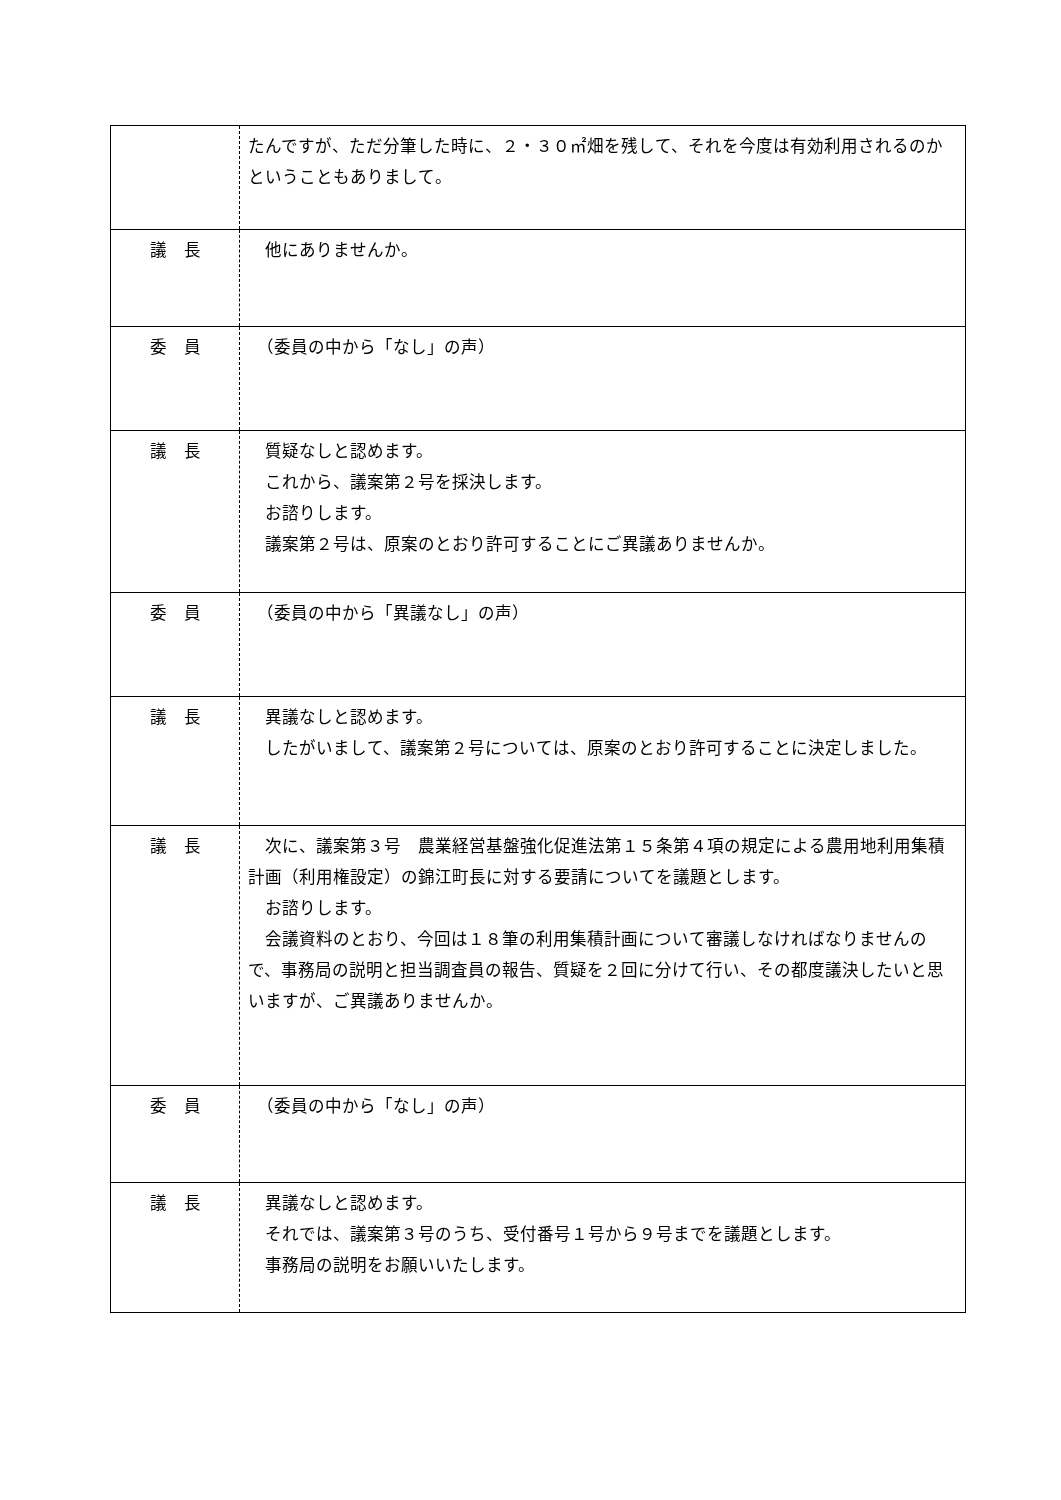| | たんですが、ただ分筆した時に、２・３０㎡畑を残して、それを今度は有効利用されるのかということもありまして。 |
| 議 長 | 他にありませんか。 |
| 委 員 | （委員の中から「なし」の声） |
| 議 長 | 質疑なしと認めます。 これから、議案第２号を採決します。 お諮りします。 議案第２号は、原案のとおり許可することにご異議ありませんか。 |
| 委 員 | （委員の中から「異議なし」の声） |
| 議 長 | 異議なしと認めます。 したがいまして、議案第２号については、原案のとおり許可することに決定しました。 |
| 議 長 | 次に、議案第３号 農業経営基盤強化促進法第１５条第４項の規定による農用地利用集積計画（利用権設定）の錦江町長に対する要請についてを議題とします。 お諮りします。 会議資料のとおり、今回は１８筆の利用集積計画について審議しなければなりませんので、事務局の説明と担当調査員の報告、質疑を２回に分けて行い、その都度議決したいと思いますが、ご異議ありませんか。 |
| 委 員 | （委員の中から「なし」の声） |
| 議 長 | 異議なしと認めます。 それでは、議案第３号のうち、受付番号１号から９号までを議題とします。 事務局の説明をお願いいたします。 |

------------------------------------------------

[Written task] Search the entries for the string "お諮りします". Copy every line that has it.

[Output of the exercise]
| 議 長 | 質疑なしと認めます。 これから、議案第２号を採決します。 お諮りします。 議案第２号は、原案のとおり許可することにご異議ありませんか。 |
| 議 長 | 次に、議案第３号 農業経営基盤強化促進法第１５条第４項の規定による農用地利用集積計画（利用権設定）の錦江町長に対する要請についてを議題とします。 お諮りします。 会議資料のとおり、今回は１８筆の利用集積計画について審議しなければなりませんので、事務局の説明と担当調査員の報告、質疑を２回に分けて行い、その都度議決したいと思いますが、ご異議ありませんか。 |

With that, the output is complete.